Many many horns blared as they signaled the approach of many more ships. The shores of Cloudsfall seemed much busier than what her own ports in Ashok’s Vrubaan were. As if some great migration to the clouded town had taken place, ships were guided in on tether after tether and docked all along the coastal network. She wondered how large this town was to fit so many ships and quarter so many travellers for she had the impression it had been a little town.
Percival stepped almost passed her toward where the gangplank was to be laid and told her of the sights she was viewing. Of the five of them, Halycind had been the least travelled and though she had seen some of the world, she had never seen the wonders of Buraamira's engineering first hand. He told her Cloudsfall was a feat of arithmetic; a boastful triumph in problem solving.

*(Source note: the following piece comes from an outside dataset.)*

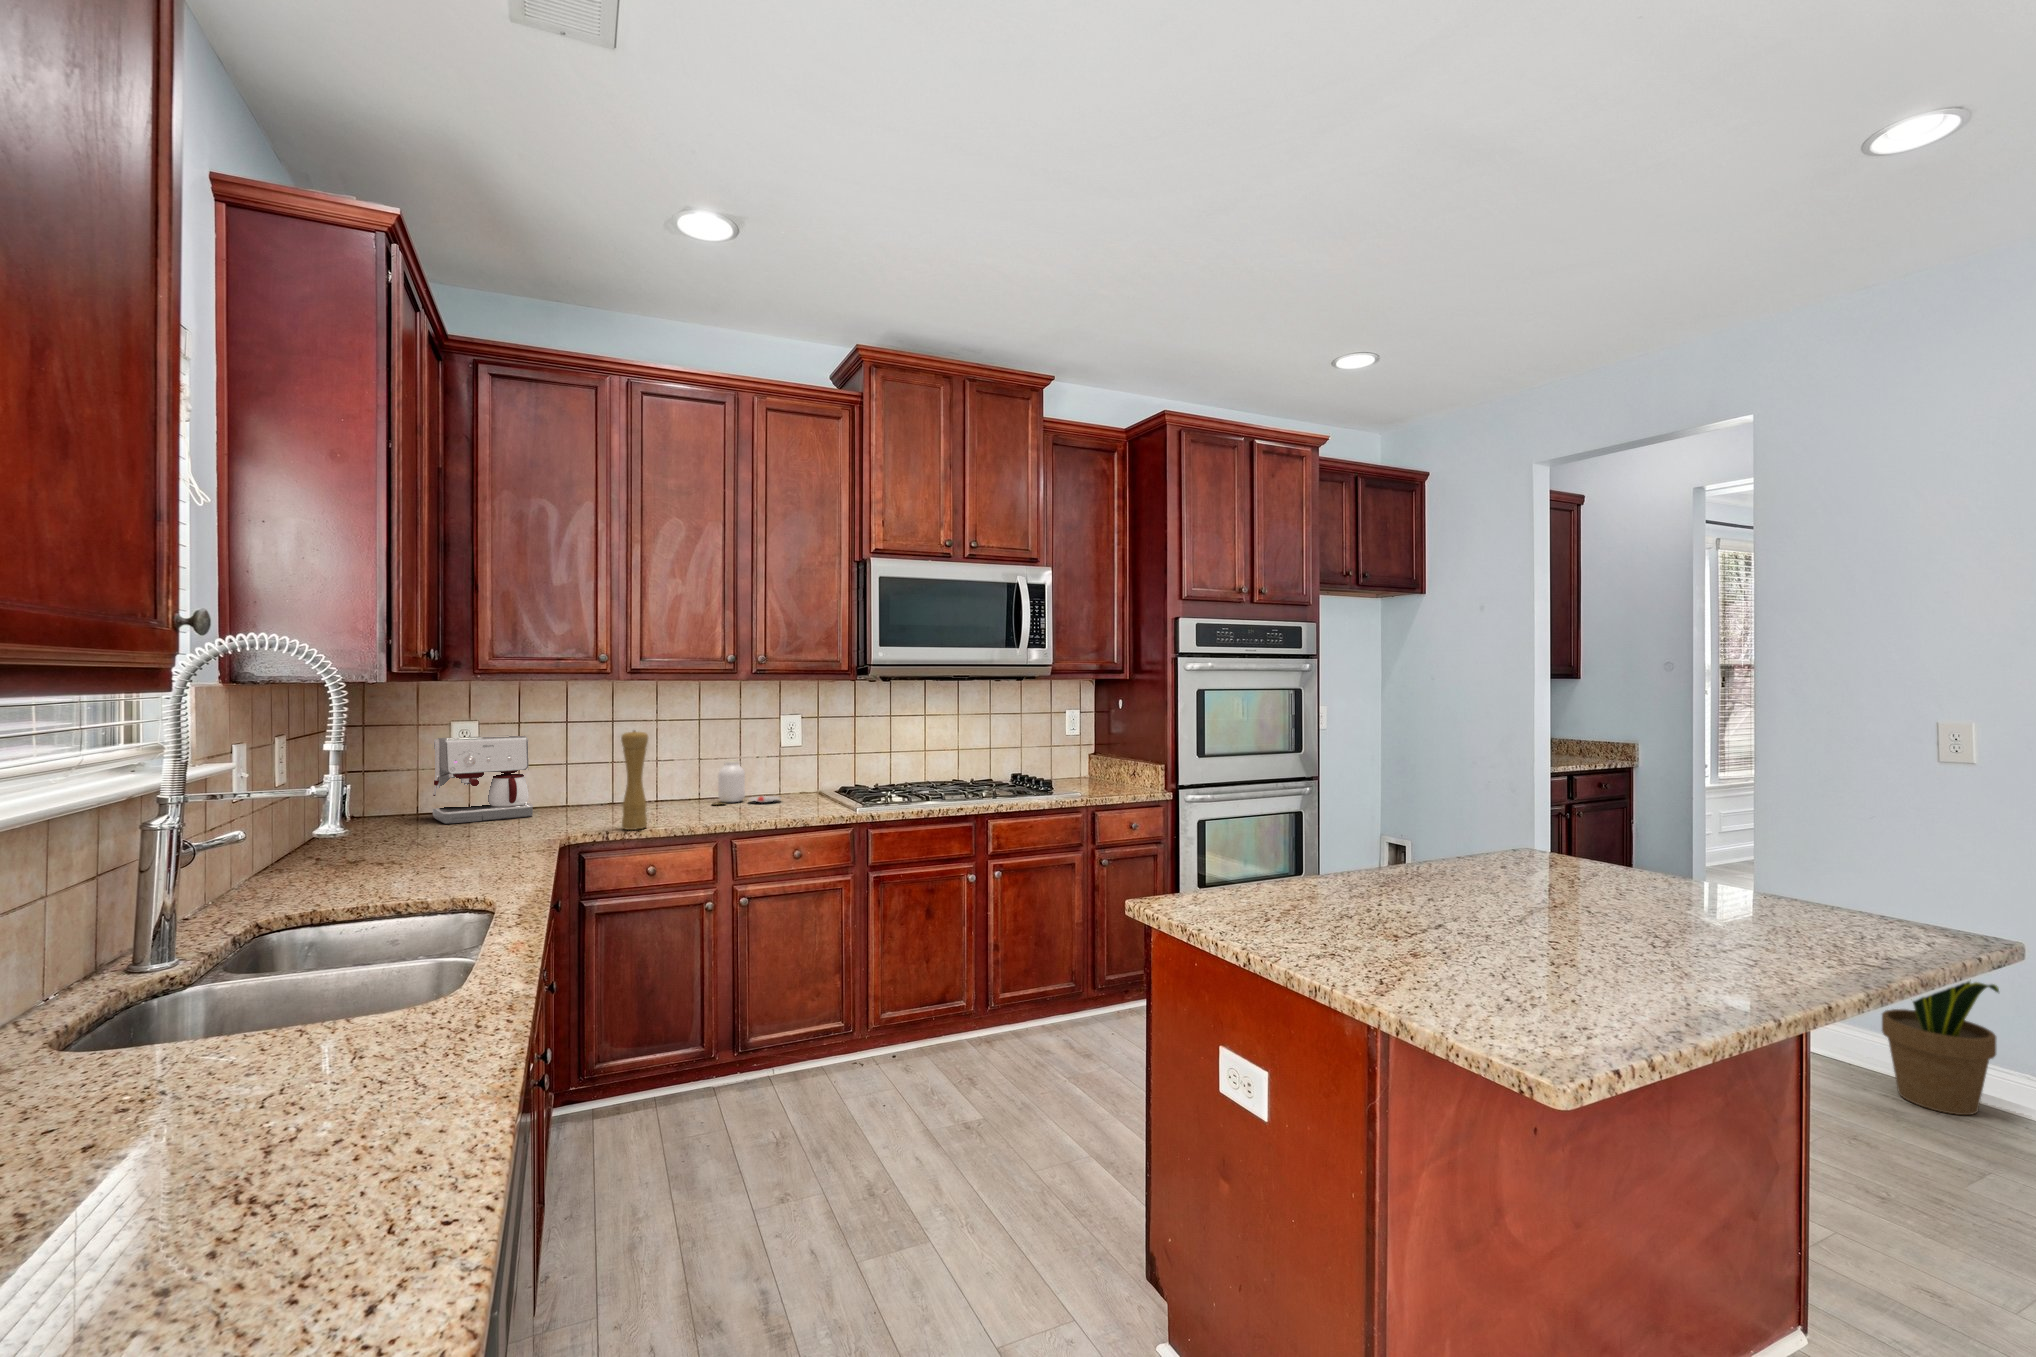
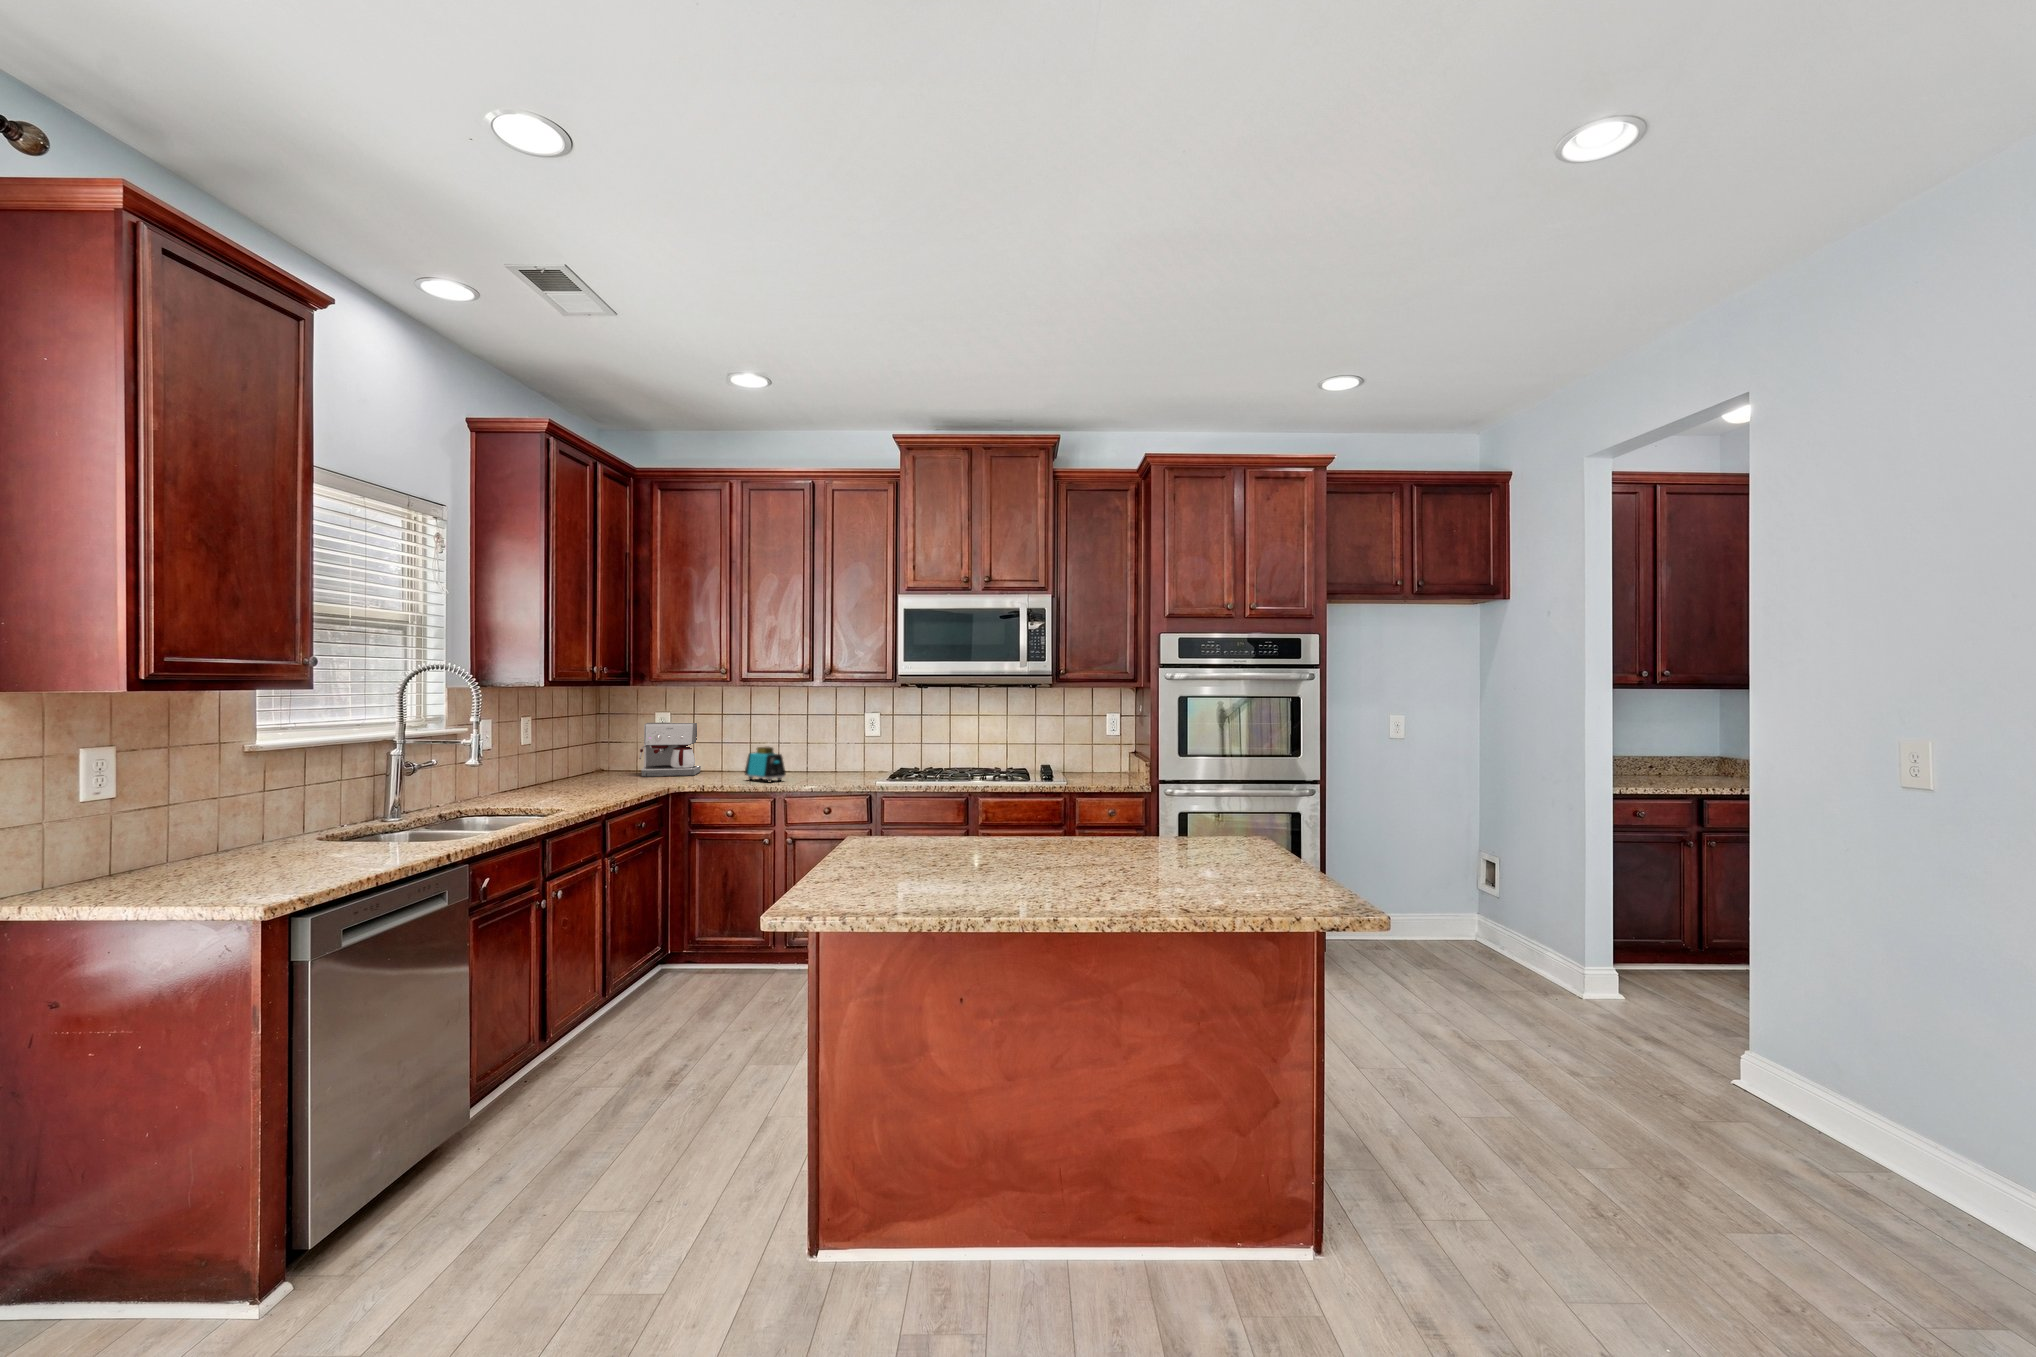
pepper mill: present [621,730,648,830] -> none [715,720,732,785]
jar: present [714,761,781,804] -> none [805,745,854,775]
toaster: none [643,767,713,819] -> present [745,747,786,782]
potted plant: present [1882,981,1999,1115] -> none [1778,995,1939,1201]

Many port towns had lofted piers and lighthouses that kept shipwrecks at safe bay, but Cloudsfall had tethers anchored by magecraft to underwater glyphs where barges guiding ships in could, with the ease and swiftness of import and export, dock without incident and embark without making plaint against the town. Many marinas had bridges and boat houses, but Cloudsfall had swiveling networks of bridges accommodating ships of all sizes and weights of cargo, even bridges that also acted as lofts to bring ships on to shore for repair. Other port towns, including Aoustueilless took inspiration from the research, findings, and developments that cropped up in this ‘little’ town. This was Cloudsfall, he had mentioned proudly, and she was Buraamira's.
Stepping from the gangboard, Halycind heard the solid creak of heavy wood underboot and saw torches on posts burst to light to mark their way along the bridges then fade again as they passed. This place was indeed about to offer a stunning new reality for her.